§ **What to work on**:
Rewrite the entries below, putting "processed" wherever "developed" appears and keeping everything else the same. Leave the pictures out of your answer.

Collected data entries
━━━━━━━━

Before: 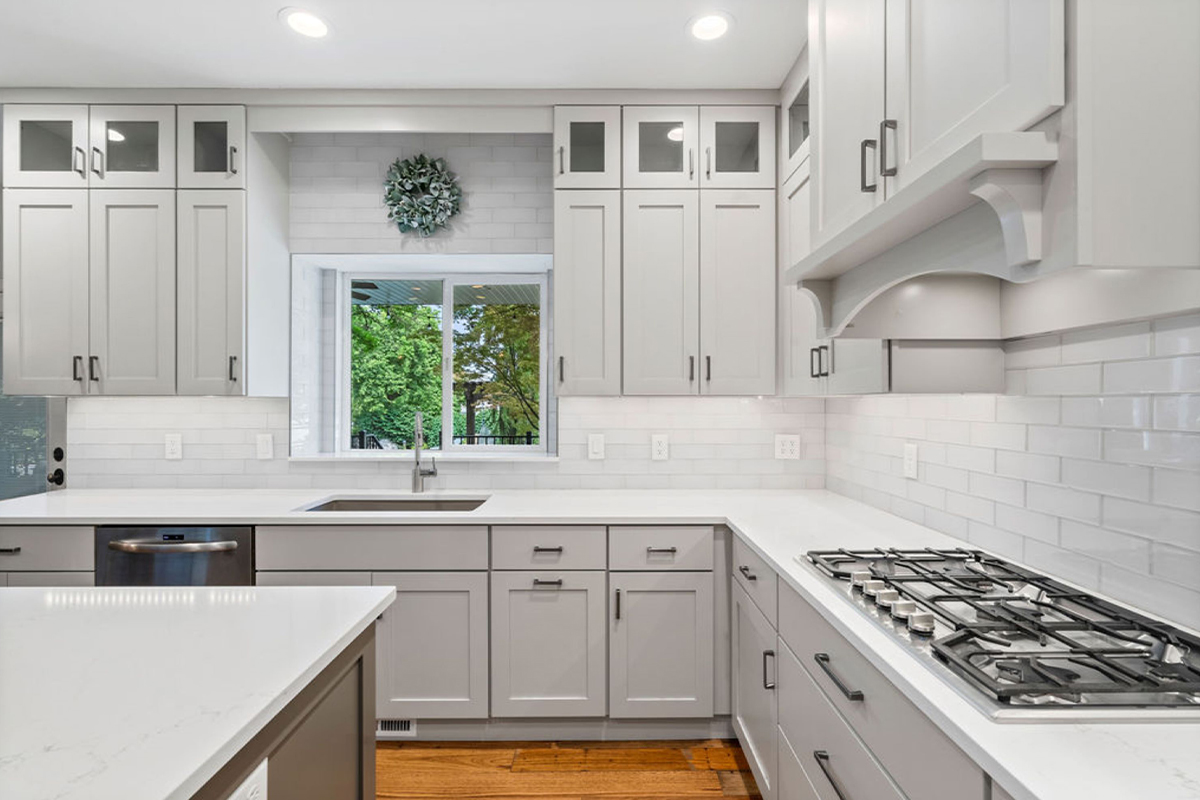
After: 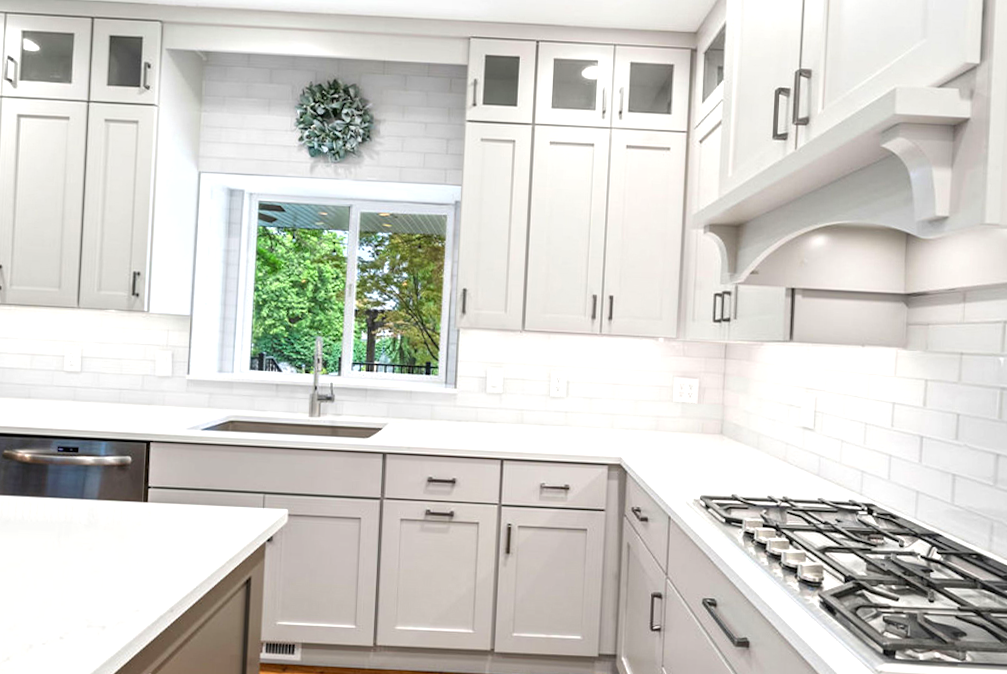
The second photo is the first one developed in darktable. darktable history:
crop and rotate: angle -2.91°, left 5.157%, top 5.191%, right 4.638%, bottom 4.177%
exposure: exposure 0.631 EV, compensate highlight preservation false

━━━━━━━━

§ **Exercise result**:
Before: 
After: 
The second photo is the first one processed in darktable. darktable history:
crop and rotate: angle -2.91°, left 5.157%, top 5.191%, right 4.638%, bottom 4.177%
exposure: exposure 0.631 EV, compensate highlight preservation false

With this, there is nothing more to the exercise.